++++ Extracted records

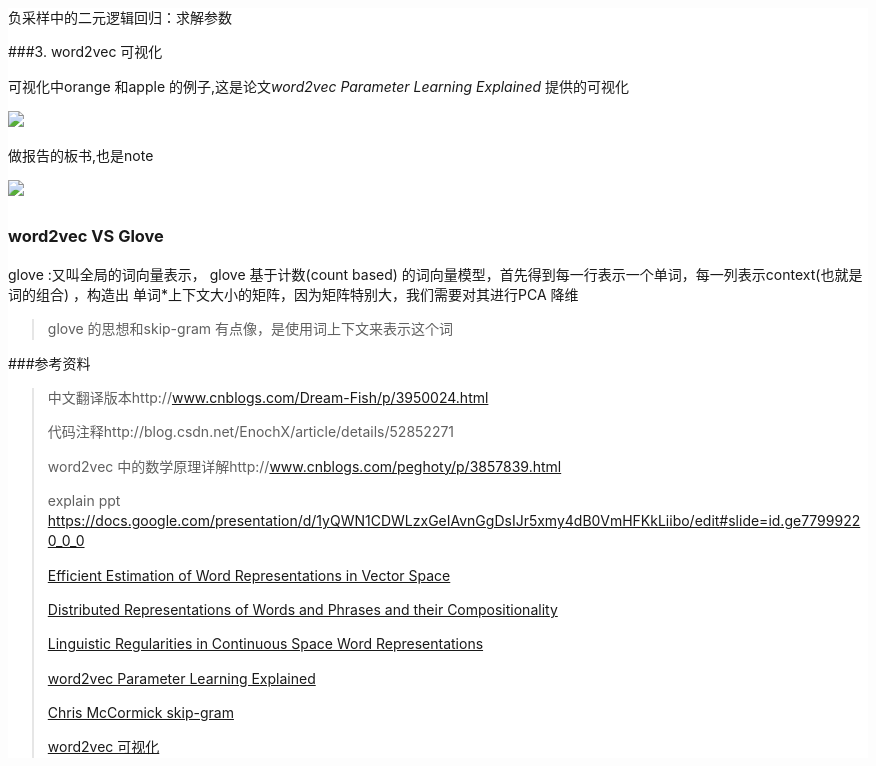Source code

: 负采样中的二元逻辑回归：求解参数



###3. word2vec 可视化

可视化中orange 和apple 的例子,这是论文*word2vec Parameter Learning Explained* 提供的可视化

![](/Users/oliver/Desktop/AI_photo/photo/w2w16.png)

做报告的板书,也是note

![](/Users/oliver/Desktop/AI_photo/photo/w2w_note.jpg)



### word2vec VS Glove

glove :又叫全局的词向量表示， glove 基于计数(count based) 的词向量模型，首先得到每一行表示一个单词，每一列表示context(也就是词的组合) ，构造出 单词*上下文大小的矩阵，因为矩阵特别大，我们需要对其进行PCA 降维

> glove 的思想和skip-gram 有点像，是使用词上下文来表示这个词



###参考资料

> 中文翻译版本http://www.cnblogs.com/Dream-Fish/p/3950024.html
>
> 代码注释http://blog.csdn.net/EnochX/article/details/52852271
>
> word2vec 中的数学原理详解http://www.cnblogs.com/peghoty/p/3857839.html
>
> explain ppt https://docs.google.com/presentation/d/1yQWN1CDWLzxGeIAvnGgDsIJr5xmy4dB0VmHFKkLiibo/edit#slide=id.ge77999220_0_0
>
>  [Efficient Estimation of Word Representations in Vector Space](http://arxiv.org/pdf/1301.3781.pdf)
>
> [Distributed Representations of Words and Phrases and their Compositionality](http://arxiv.org/pdf/1310.4546.pdf)
>
>  [Linguistic Regularities in Continuous Space Word Representations](http://research.microsoft.com/pubs/189726/rvecs.pdf)
>
> [word2vec Parameter Learning Explained](https://arxiv.org/abs/1411.2738)
>
> [Chris McCormick skip-gram](http://mccormickml.com/2016/04/19/word2vec-tutorial-the-skip-gram-model/)
>
> [word2vec 可视化](https://ronxin.github.io/wevi/)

++++++++

→ What to do: Rewrite the data above with every "可视化" changed to "图形展示" and nothing else altered. Leave the pictures out.

→ Answer to this task:
Source code

: 负采样中的二元逻辑回归：求解参数



###3. word2vec 图形展示

图形展示中orange 和apple 的例子,这是论文*word2vec Parameter Learning Explained* 提供的图形展示

![](/Users/oliver/Desktop/AI_photo/photo/w2w16.png)

做报告的板书,也是note

![](/Users/oliver/Desktop/AI_photo/photo/w2w_note.jpg)



### word2vec VS Glove

glove :又叫全局的词向量表示， glove 基于计数(count based) 的词向量模型，首先得到每一行表示一个单词，每一列表示context(也就是词的组合) ，构造出 单词*上下文大小的矩阵，因为矩阵特别大，我们需要对其进行PCA 降维

> glove 的思想和skip-gram 有点像，是使用词上下文来表示这个词



###参考资料

> 中文翻译版本http://www.cnblogs.com/Dream-Fish/p/3950024.html
>
> 代码注释http://blog.csdn.net/EnochX/article/details/52852271
>
> word2vec 中的数学原理详解http://www.cnblogs.com/peghoty/p/3857839.html
>
> explain ppt https://docs.google.com/presentation/d/1yQWN1CDWLzxGeIAvnGgDsIJr5xmy4dB0VmHFKkLiibo/edit#slide=id.ge77999220_0_0
>
>  [Efficient Estimation of Word Representations in Vector Space](http://arxiv.org/pdf/1301.3781.pdf)
>
> [Distributed Representations of Words and Phrases and their Compositionality](http://arxiv.org/pdf/1310.4546.pdf)
>
>  [Linguistic Regularities in Continuous Space Word Representations](http://research.microsoft.com/pubs/189726/rvecs.pdf)
>
> [word2vec Parameter Learning Explained](https://arxiv.org/abs/1411.2738)
>
> [Chris McCormick skip-gram](http://mccormickml.com/2016/04/19/word2vec-tutorial-the-skip-gram-model/)
>
> [word2vec 图形展示](https://ronxin.github.io/wevi/)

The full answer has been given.